> **Input data**
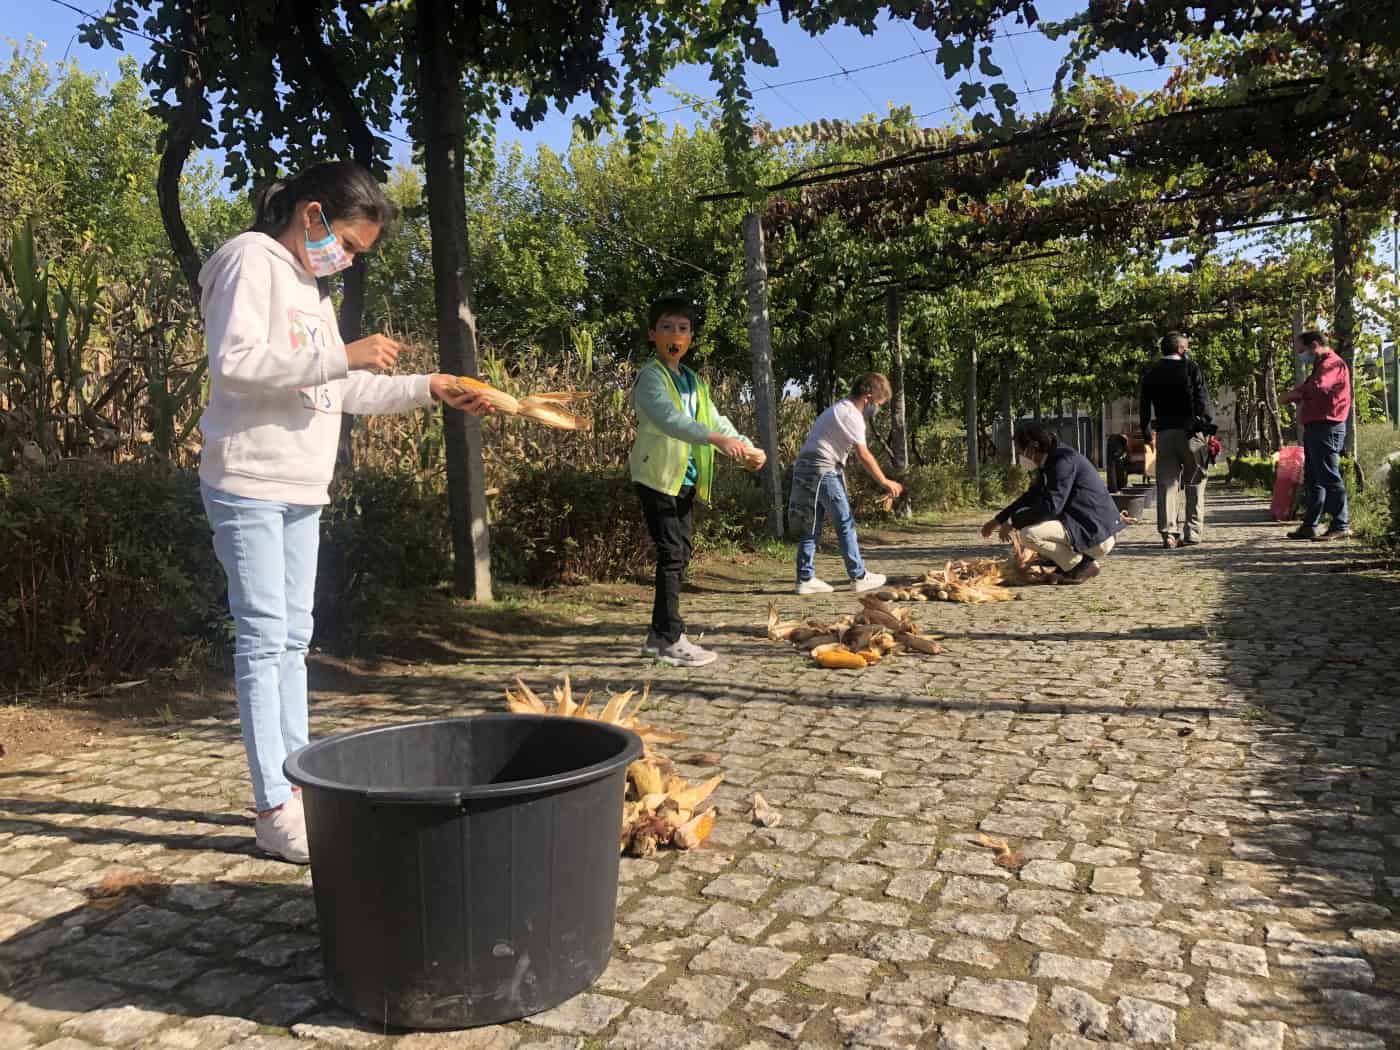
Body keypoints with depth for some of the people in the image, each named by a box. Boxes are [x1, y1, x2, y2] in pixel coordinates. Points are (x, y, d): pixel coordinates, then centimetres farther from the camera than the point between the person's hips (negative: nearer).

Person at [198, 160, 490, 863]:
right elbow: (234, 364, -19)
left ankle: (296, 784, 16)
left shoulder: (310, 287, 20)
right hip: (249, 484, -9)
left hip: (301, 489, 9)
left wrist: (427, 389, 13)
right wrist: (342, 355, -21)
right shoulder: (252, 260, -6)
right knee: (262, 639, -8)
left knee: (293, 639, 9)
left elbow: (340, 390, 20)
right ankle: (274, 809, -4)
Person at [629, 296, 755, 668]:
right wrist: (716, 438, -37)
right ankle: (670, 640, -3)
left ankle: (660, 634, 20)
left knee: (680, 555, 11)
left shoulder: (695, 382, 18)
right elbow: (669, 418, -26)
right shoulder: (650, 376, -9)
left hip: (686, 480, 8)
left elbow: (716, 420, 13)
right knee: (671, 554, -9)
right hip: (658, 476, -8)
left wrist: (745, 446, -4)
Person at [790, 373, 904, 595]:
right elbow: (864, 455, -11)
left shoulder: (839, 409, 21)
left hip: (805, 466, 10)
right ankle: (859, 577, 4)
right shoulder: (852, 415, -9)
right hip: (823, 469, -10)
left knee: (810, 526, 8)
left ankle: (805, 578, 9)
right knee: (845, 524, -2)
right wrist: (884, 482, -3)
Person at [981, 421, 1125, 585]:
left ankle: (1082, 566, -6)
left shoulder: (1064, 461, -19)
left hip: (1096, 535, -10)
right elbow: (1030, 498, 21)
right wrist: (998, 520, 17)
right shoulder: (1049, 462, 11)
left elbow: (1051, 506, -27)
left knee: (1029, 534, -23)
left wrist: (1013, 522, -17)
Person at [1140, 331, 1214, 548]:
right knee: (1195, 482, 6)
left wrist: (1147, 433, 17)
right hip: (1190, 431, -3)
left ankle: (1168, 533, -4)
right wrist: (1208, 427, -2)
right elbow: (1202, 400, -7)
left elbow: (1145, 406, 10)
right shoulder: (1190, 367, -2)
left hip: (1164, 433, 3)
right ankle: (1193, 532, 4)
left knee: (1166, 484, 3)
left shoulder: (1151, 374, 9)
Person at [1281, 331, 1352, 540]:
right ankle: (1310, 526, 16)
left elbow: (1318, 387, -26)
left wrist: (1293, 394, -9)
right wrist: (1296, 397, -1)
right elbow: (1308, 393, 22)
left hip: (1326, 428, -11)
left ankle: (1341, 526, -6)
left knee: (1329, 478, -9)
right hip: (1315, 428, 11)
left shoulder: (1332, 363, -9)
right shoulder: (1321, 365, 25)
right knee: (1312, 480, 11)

> **What you need to do**
Please return every one of the records above unchanged, line for line, but leave out the pictures.

> **The answer**
Body keypoints with depth for some of the people in the image, each named by a box. Boxes are [x1, y1, x2, y2] in pixel coordinates. Points are (x, y, d): pixel coordinates, then centimetres farther from the camera than the point between the person's hips (negative: nearer).

Person at [198, 160, 490, 863]:
right elbow: (234, 364, -19)
left ankle: (296, 784, 16)
left shoulder: (310, 287, 20)
right hip: (249, 484, -9)
left hip: (301, 489, 9)
left wrist: (427, 389, 13)
right wrist: (342, 355, -21)
right shoulder: (252, 260, -6)
right knee: (262, 639, -8)
left knee: (293, 639, 9)
left elbow: (340, 390, 20)
right ankle: (274, 809, -4)
Person at [629, 296, 755, 668]:
right wrist: (716, 438, -37)
right ankle: (670, 640, -3)
left ankle: (660, 634, 20)
left knee: (680, 555, 11)
left shoulder: (695, 382, 18)
right elbow: (669, 418, -26)
right shoulder: (650, 376, -9)
left hip: (686, 480, 8)
left elbow: (716, 420, 13)
right knee: (671, 554, -9)
right hip: (658, 476, -8)
left wrist: (745, 446, -4)
Person at [790, 373, 904, 595]:
right elbow: (864, 455, -11)
left shoulder: (839, 409, 21)
left hip: (805, 466, 10)
right ankle: (859, 577, 4)
right shoulder: (852, 415, -9)
right hip: (823, 469, -10)
left knee: (810, 526, 8)
left ankle: (805, 578, 9)
right knee: (845, 524, -2)
right wrist: (884, 482, -3)
Person at [981, 421, 1125, 585]:
left ankle: (1082, 566, -6)
left shoulder: (1064, 461, -19)
left hip: (1096, 535, -10)
right elbow: (1030, 498, 21)
right wrist: (998, 520, 17)
right shoulder: (1049, 462, 11)
left elbow: (1051, 506, -27)
left knee: (1029, 534, -23)
left wrist: (1013, 522, -17)
Person at [1140, 331, 1214, 548]:
right knee: (1195, 482, 6)
left wrist: (1147, 433, 17)
right hip: (1190, 431, -3)
left ankle: (1168, 533, -4)
right wrist: (1208, 427, -2)
right elbow: (1202, 400, -7)
left elbow: (1145, 406, 10)
right shoulder: (1190, 367, -2)
left hip: (1164, 433, 3)
right ankle: (1193, 532, 4)
left knee: (1166, 484, 3)
left shoulder: (1151, 374, 9)
Person at [1281, 331, 1352, 540]:
right ankle: (1310, 526, 16)
left elbow: (1318, 387, -26)
left wrist: (1293, 394, -9)
right wrist: (1296, 397, -1)
right elbow: (1308, 393, 22)
left hip: (1326, 428, -11)
left ankle: (1341, 526, -6)
left knee: (1329, 478, -9)
right hip: (1315, 428, 11)
left shoulder: (1332, 363, -9)
right shoulder: (1321, 365, 25)
right knee: (1312, 480, 11)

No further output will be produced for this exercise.